Materialism. When we had the faculty meeting about the Lifestyle Statement this was the one point nobody argued about. The other stipulations of the Lifestyle Statement touched off heated discussions about what was actually meant and how Christians were supposed to act in such matters. But when it came to rejecting materialism we all agreed that it was obvious and moved on. But I was now realizing that we didn’t have a clue what it meant, and most of us wanted to keep it that way.
I kept thinking of the cars I passed in the parking lot. The dorm rooms I’d seen, cluttered with computers, stereos, TVs, VCRs–even DVD players. I looked around my own office and the expensive mahogany trim. This was one statement I didn’t have an answer for, and Tracy knew it.
After a long, uncomfortable silence I leaned forward, resting my elbows on my desk, and spoke, “Tracy, you don’t really have a problem with your boyfriend, do you? You’re more interested in addressing this… materialism issue, aren’t you?” I didn’t intend to, but I sounded very sinister. In a way I felt dirty.
“Mr. Johnson, I don’t have a problem with anything Damon and I are doing. I have a problem with what I signed my name to uphold. I’m trying to show Damon Christ, and I can’t do that if I’m not being true. The way I interpret the Lifestyle Statement, there’s nothing wrong with what Damon and I are doing. But I understand that there’s very few on this campus who understand the Lifestyle Statement that way. But the way I understand the part about materialism also seems to be profoundly different from the way anybody else sees it. And I just want to know who’s standard I’m supposed to follow.” She finished and lowered her head, almost as if she expected me to be enraged.

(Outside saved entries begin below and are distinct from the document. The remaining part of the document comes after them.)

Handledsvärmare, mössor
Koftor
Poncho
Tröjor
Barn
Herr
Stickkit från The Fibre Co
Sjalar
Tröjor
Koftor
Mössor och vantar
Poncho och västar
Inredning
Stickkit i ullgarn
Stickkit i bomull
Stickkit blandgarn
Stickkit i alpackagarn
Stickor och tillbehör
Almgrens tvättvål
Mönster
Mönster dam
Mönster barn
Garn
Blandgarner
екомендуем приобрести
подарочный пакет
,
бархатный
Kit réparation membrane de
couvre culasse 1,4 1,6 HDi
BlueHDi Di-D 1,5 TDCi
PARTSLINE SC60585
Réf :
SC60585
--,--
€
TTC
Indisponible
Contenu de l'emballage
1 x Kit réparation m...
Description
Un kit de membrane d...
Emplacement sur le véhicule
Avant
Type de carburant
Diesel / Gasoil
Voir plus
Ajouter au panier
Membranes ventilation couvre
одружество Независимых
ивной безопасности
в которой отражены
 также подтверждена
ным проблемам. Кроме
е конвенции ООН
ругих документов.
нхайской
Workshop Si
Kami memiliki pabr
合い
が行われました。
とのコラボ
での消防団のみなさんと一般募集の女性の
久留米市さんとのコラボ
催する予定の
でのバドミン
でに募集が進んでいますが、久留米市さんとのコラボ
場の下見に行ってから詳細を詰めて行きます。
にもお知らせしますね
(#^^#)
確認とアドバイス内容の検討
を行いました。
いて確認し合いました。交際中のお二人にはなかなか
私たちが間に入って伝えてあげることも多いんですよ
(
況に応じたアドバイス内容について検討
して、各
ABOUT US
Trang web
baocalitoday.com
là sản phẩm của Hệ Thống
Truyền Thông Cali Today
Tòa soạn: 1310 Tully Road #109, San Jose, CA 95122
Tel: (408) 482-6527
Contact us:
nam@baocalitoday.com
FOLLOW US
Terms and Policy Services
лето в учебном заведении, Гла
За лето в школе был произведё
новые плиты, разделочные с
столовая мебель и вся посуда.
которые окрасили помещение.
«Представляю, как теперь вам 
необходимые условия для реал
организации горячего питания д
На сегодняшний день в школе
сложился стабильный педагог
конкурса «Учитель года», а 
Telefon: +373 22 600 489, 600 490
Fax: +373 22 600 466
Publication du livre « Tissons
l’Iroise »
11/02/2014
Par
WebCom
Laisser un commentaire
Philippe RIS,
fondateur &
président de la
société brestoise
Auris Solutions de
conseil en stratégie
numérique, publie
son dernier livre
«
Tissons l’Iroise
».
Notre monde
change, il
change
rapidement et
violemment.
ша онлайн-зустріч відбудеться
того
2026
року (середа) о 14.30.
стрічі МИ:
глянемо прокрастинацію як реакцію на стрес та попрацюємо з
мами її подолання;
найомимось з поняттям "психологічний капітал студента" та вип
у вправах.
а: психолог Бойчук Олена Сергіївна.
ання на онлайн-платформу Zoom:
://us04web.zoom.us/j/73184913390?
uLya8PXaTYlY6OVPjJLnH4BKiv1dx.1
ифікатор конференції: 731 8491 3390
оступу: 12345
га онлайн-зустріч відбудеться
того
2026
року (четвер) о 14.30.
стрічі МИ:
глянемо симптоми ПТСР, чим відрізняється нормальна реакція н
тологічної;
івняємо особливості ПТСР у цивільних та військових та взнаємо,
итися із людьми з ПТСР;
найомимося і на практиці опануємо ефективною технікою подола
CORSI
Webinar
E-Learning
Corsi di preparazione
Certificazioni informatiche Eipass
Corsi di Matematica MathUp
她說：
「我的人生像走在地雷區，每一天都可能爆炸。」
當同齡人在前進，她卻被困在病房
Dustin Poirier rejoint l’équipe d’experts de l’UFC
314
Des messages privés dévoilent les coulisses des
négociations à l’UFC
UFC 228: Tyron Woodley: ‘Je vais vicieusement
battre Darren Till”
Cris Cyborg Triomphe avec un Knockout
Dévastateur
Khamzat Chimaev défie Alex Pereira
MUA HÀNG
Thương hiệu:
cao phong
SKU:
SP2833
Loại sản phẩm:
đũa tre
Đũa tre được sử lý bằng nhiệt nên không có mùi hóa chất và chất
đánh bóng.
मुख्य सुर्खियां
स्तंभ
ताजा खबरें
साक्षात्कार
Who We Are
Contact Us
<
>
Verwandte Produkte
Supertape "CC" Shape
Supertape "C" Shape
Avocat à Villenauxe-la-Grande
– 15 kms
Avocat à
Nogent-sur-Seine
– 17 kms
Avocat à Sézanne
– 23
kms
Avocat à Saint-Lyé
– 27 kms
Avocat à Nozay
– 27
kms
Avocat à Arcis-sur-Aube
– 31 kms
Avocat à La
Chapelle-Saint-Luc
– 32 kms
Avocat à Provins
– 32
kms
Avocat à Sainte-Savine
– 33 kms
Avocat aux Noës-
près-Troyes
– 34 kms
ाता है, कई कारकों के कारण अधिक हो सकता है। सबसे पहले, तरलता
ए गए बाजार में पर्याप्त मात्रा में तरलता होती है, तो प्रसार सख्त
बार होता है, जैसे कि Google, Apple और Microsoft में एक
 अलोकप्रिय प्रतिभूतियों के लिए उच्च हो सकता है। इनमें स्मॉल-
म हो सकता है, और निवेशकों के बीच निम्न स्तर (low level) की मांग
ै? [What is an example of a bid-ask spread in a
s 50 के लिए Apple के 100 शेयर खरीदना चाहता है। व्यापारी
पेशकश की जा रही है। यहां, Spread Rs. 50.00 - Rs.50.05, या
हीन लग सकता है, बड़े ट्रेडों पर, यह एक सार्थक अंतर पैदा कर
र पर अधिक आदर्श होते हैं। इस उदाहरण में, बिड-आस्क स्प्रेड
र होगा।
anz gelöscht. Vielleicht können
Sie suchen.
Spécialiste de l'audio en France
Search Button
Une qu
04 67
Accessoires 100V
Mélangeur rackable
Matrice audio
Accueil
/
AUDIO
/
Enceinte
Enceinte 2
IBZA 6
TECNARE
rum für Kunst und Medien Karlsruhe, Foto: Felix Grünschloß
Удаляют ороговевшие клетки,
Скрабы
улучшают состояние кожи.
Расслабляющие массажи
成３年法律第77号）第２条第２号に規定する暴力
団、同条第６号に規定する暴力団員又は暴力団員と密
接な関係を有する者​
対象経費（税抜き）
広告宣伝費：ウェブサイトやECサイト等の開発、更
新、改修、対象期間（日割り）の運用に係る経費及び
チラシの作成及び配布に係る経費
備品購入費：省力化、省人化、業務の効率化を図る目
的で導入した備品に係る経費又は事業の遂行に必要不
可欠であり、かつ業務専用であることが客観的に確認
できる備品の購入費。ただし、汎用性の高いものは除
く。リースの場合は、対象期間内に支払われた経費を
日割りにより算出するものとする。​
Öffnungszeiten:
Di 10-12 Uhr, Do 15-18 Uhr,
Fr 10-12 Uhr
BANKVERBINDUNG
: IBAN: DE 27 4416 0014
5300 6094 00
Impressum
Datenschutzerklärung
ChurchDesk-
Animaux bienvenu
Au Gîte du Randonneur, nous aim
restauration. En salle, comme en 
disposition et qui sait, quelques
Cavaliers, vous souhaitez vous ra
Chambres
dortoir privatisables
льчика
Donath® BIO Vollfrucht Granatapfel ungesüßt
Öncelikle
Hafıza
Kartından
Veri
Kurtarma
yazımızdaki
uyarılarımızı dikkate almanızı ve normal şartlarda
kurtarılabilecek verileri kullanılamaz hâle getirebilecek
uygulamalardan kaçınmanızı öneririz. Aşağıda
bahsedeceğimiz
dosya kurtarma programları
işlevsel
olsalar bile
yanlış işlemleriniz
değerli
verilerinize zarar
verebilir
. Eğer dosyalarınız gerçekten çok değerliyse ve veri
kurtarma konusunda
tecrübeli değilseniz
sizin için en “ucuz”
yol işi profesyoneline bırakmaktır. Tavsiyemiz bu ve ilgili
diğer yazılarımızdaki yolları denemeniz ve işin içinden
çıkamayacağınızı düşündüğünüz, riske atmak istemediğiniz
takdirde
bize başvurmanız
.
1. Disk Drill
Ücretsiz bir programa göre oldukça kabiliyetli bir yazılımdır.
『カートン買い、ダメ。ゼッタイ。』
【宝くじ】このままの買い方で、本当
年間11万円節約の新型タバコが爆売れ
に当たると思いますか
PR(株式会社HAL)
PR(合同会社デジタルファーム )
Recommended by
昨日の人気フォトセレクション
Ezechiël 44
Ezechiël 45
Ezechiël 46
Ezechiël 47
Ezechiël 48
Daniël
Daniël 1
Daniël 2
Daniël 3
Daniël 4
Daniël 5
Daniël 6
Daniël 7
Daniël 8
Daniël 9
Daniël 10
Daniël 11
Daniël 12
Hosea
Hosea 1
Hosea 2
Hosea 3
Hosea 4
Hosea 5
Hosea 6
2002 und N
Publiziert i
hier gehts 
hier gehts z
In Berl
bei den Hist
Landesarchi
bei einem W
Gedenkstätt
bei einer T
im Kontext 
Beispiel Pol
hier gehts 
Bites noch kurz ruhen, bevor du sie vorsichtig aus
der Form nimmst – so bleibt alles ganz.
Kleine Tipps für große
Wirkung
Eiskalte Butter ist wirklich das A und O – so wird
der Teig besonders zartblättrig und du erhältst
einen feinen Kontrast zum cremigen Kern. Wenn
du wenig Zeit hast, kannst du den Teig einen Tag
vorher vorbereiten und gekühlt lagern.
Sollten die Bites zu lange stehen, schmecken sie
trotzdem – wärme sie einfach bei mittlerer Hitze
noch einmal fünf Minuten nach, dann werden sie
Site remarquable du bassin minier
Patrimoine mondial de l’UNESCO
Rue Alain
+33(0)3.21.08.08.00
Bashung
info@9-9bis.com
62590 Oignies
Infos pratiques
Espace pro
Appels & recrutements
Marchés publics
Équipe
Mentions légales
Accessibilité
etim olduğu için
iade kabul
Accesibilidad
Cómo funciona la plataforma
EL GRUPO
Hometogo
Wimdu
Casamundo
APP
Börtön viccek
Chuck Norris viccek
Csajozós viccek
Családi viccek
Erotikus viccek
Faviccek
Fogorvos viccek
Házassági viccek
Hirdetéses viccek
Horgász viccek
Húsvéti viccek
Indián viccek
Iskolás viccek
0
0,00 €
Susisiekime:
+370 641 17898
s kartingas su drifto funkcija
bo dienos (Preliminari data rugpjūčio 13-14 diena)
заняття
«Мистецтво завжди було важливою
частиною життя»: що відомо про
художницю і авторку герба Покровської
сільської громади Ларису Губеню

Again I leaned back in my chair for a while and finally asked her if we could continue this later. I needed time to think and I couldn’t do it with her eyes boring into me like that. She thanked me for giving of my time and I nodded politely and closed the door behind her. I heard her speaking to my secretary and then silence.
My eyes again scanned the room, but I found it was full of more questions. Finally my eyes paused on a framed photograph of a missionary friend from El Salvador. It was a picture of a poor Salvadorian child sitting on a stump. In a scrawled print were the words, “For where your treasure is, there your heart will be also.”